This is very thrilling. Of course I’m still losing out to a genealogy site, so it reflects more the rarity of my name than my importance in the world. Just like a search for James Giant Corn returns this site as the top hit, there just isn’t a lot of competition. But I sure showed the guy with my name who finished in the mid-40s in a bass fishing contest who’s boss! 😉
Two years ago, I said the most fun I’d ever had while getting paid was the afternoon I spent doing sequence analysis for a seed company while listening to female fronted metal music. Well I’ve earned more money and had more fun since then, but there’s still something about working at a speed limited only by your own ability to think, while listening to a song like “Ice Queen.” I’ve been working on an computational genomics project in the lab, which means I’ve been coding and analyzing to Within Temptation and Leaves’ Eyes all week. The nice thing is that when I make a mistake with working on the computer it usually takes me a few minutes to correct it. Working in a wetlab a simple mistake could close me anywhere from an hour (I forgot to add something to a PCR reaction) to two weeks (I grew seedlings, harvested their tissue at the right age, extracted RNA, and then somehow let the RNA degrade to uselessness). So that’s the good news. The bad news is that I make a lot more mistakes working with the computer. But I’m getting better.

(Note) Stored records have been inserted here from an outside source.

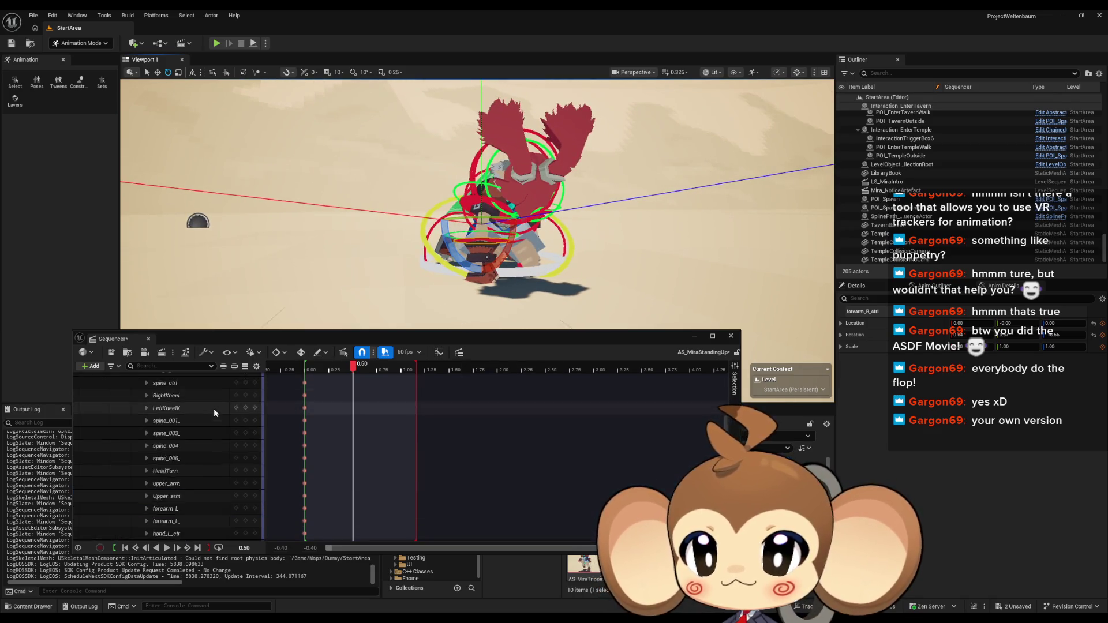
{"action": "scroll", "coordinate": [214, 408], "scroll_direction": "up", "scroll_amount": 5}
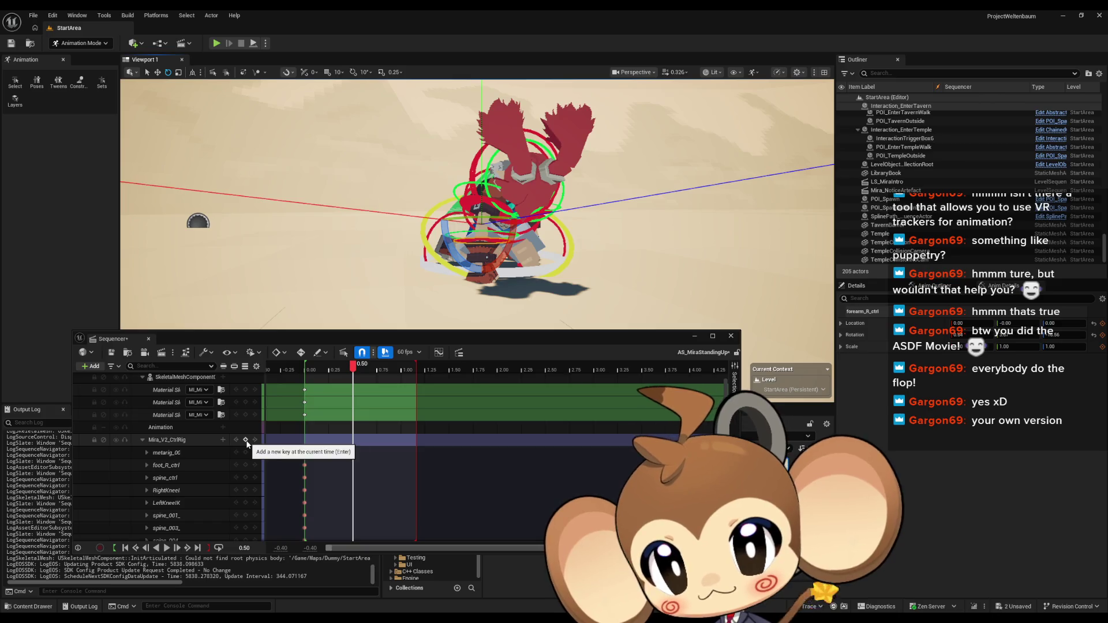
Key all Mira_V2_CtrlRig controls at 0.50 and scrub between 0.00 and 0.50 to preview the rise
{"action": "left_click", "coordinate": [246, 439]}
{"action": "left_click", "coordinate": [348, 370]}
{"action": "mouse_move", "coordinate": [348, 370]}
{"action": "left_mouse_down"}
{"action": "mouse_move", "coordinate": [285, 364]}
{"action": "mouse_move", "coordinate": [368, 363]}
{"action": "mouse_move", "coordinate": [309, 356]}
{"action": "left_mouse_up"}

And a lot of the credit goes to the guy I’m working for, who has given me a project that was right on the edge of my ability and then known when to throw me a life preserver and when to let me sink or swim on my own. It means I’m producing results more slowly than I would have on a project more in my area of my experience, but I’m sitting right in the optimal part of the learning curve.

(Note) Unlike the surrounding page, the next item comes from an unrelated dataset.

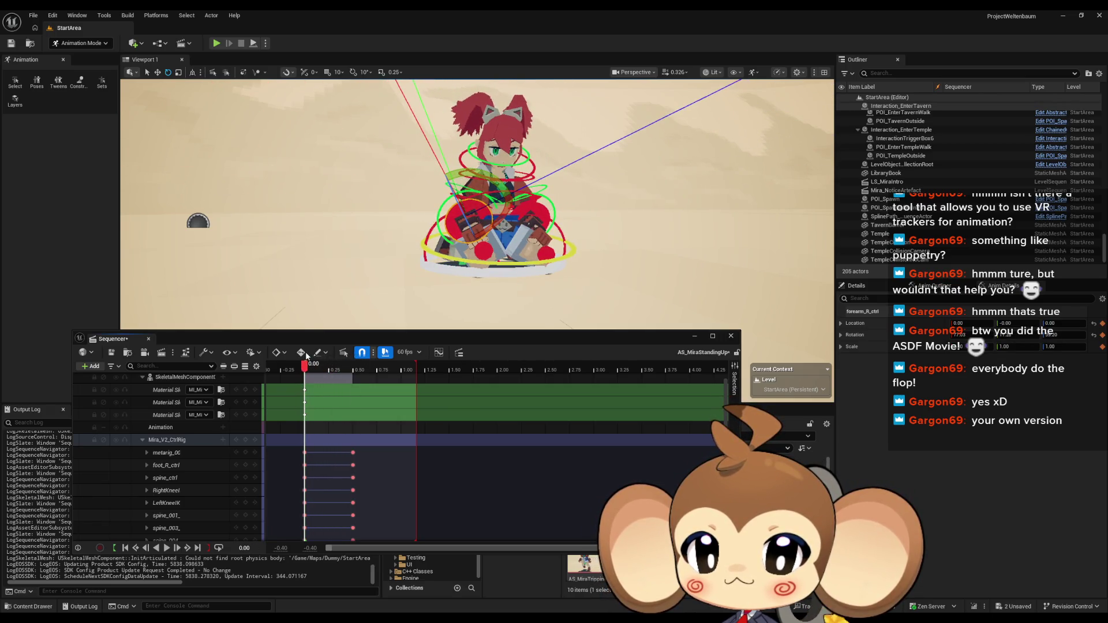
{"action": "left_click_drag", "start_coordinate": [307, 356], "coordinate": [357, 359]}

The two weeks of class before this were very instructional. We learned everything from R (A mathematical computer language that does a lot of the same stuff as matlab, only instead of costing hundreds of dollars it’s free), to machine learning algorithms (not as cool as they sound, but still plenty cool), to online annotation of genomes (it’s crowd sourcing for geneticists, but do all the geneticists in the world constitute a big enough crowd to be useful?).
What sounds like the lone surviving toad (apparently the new cat doesn’t turn his nose up at them like that old one) is singing in the pond out back.
There was another mention of cake shakes this weekend (possibly tied to monty burgers) but I’ll have to wait and see what happens.